有山智雄(ありやま・ともお)
建築委員会委員長 開成高等学校理科(地学)教員
1960年東京生まれ。開成高校卒業。東京大学理学部地学科卒業、同大学院修了。東京学芸大学附属高校に4年間勤務後、89年から現職。著書に『地学基礎』『地学』(啓林館)、『書き込みサブノート地学基礎』(旺文社)など。
大友義博(おおとも・よしひろ)
建築委員会副委員長 開成高等学校美術科教員
1965年熊本生まれ。東京藝術大学絵画科油絵専攻卒業、同大学院修了。河合塾美術研究所を経て、現職。日展特別会員(審査員)、白日会常任委員。著書に『人物デッサン攻略77のポイント』(日貿出版社)、監修書多数。
創立150周年で高校の校舎を一新
開成は超伝統校だけに、記念プロジェクトや校舎に対して関係者の熱い思いが実に多く存在する。こうした多様な意見をくみ取り、検討・計画から工事までを一貫してまとめ上げてきたのが、教職員で組織する建築委員会だった。生徒の活動の活性化を念頭に置いた一本筋の通った設計と、中学校校舎との連携にも配慮した使いやすさを実現する校舎の配置が実現し、創立200周年に向けた新たな学園の姿が見えてきた。

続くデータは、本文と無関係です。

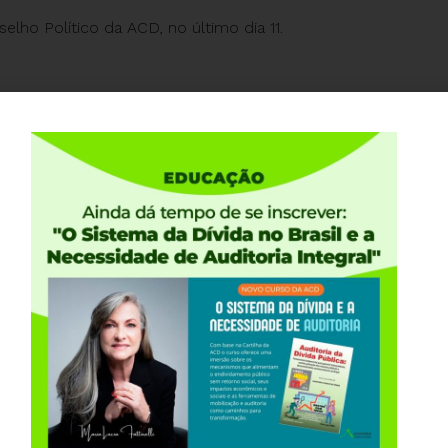
elho Político da ACD, no último dia 11.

――JR西日暮里駅のホームから、開成の新しい顔となる新校舎がよく見えますね。
有山 開成の新しい顔ができたと思っています。このファサードは大友が実質的にデザインしてくれました。まだ最初のA棟が竣工しただけで、プロジェクト全体の完了は2024年7月を予定しています。

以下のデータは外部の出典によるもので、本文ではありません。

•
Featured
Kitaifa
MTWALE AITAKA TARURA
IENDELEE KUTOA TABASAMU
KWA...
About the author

大友 開成らしい力強さを直線で示しました。すっきりとまとまった最終的な姿を2年後にはご覧いただけるようになります。昔あった時計台のある校舎を懐かしむ声もありましたが、この校舎ではこのファサードが新しい象徴になると考えています。
――いつ頃からこのプロジェクトは始まったのですか。
有山 建築委員会が武藤敏郎前理事長の下で正式に立ち上がったのは2013年でした。その時から現在まで、私は委員長を、大友は副委員長を務めています。建築委員会は毎年約10人のメンバーで、入れ替わりもあり、のべ30人ほどが関わってきました。
大友 私の場合、それより前に当時の芳野校長に声を掛けられて、内々に新校舎の図面や模型づくりを手がけ始めたのが09年のことでした。当時はグラウンドに新しい校舎を建てる方向で考えていました。

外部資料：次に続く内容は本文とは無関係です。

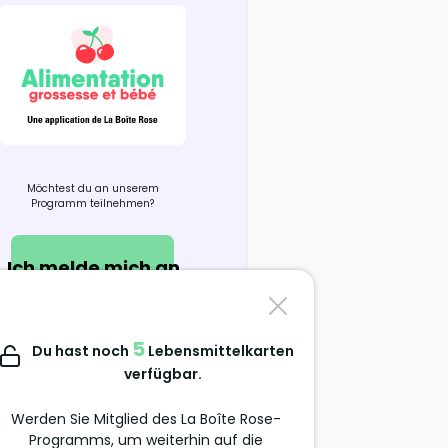
Möchtest du an unserem
Programm teilnehmen?
Ich melde mich an
Kontaktiere uns
5
Du hast noch
Lebensmittelkarten
support@alimentation-
verfügbar.
grossesse.com
Werden Sie Mitglied des La Boîte Rose-
Programms, um weiterhin auf die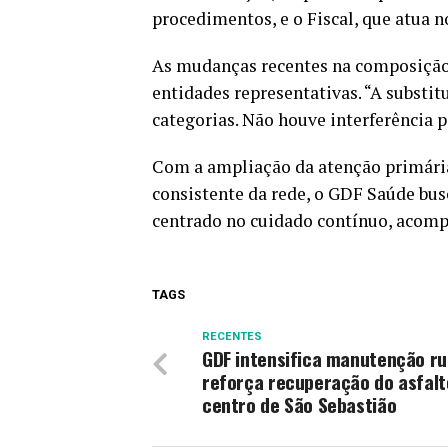
procedimentos, e o Fiscal, que atua no
As mudanças recentes na composição 
entidades representativas. “A substit
categorias. Não houve interferência 
Com a ampliação da atenção primária
consistente da rede, o GDF Saúde bus
centrado no cuidado contínuo, acomp
TAGS
RECENTES
GDF intensifica manutenção ru
reforça recuperação do asfalt
centro de São Sebastião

――グラウンドに新校舎を建てるほうが建て替えがしやすいように思いますが、そうはしなかったのですね。
有山 開成にとって、運動会はとても大切な行事です。運動会を行うグラウンドをつぶすという選択はすべきではないと考えました。そこに仮設校舎も建てられませんから、既存校舎が建っているスペース内で解体と新築を同時に進めています。そうまでしてグラウンドを守ったのですが、新型コロナ禍で20年には運動会を開催することができず、本当に残念でした。
――難解なパズルを解くようなものですね。聖学院が新校舎を手掛た際にも十数年かかったといいますが、ずいぶん長い期間、お二人とも関与していらっしゃる。
有山 プロジェクトが立ち上がった翌年には東京オリンピック・パラリンピック競技大会の招致が決まり、それから建築費の高騰が続いたこともあり、プロジェクトが2年間凍結されています。しかも、武藤敏郎さんは組織委員会事務総長・理事に就任されてしまいますし。
――先生方の要望も多いと思いますから、大変でしたでしょう。
有山 現場の意見をくみ上げ取りまとめるのが、私たち建築委員会の役割です。できるだけ耳を傾けようとアンケートを取ったり、公聴会を何度も開催しましたが、集まった要望が非常に多く、欲しいスペースがとんでもない広さになり胃が痛くなりました。
大友 私はこの学校の卒業生ではないので、外からの視線で冷静に見るようにしています。「まだ使えるのだから建て替える必要はない」というそもそも論もありましたが、未来の生徒のことを思うと、船で例えれば、世界の大海原に乗り出して行けるようなものを新しく用意するべきだと考えました。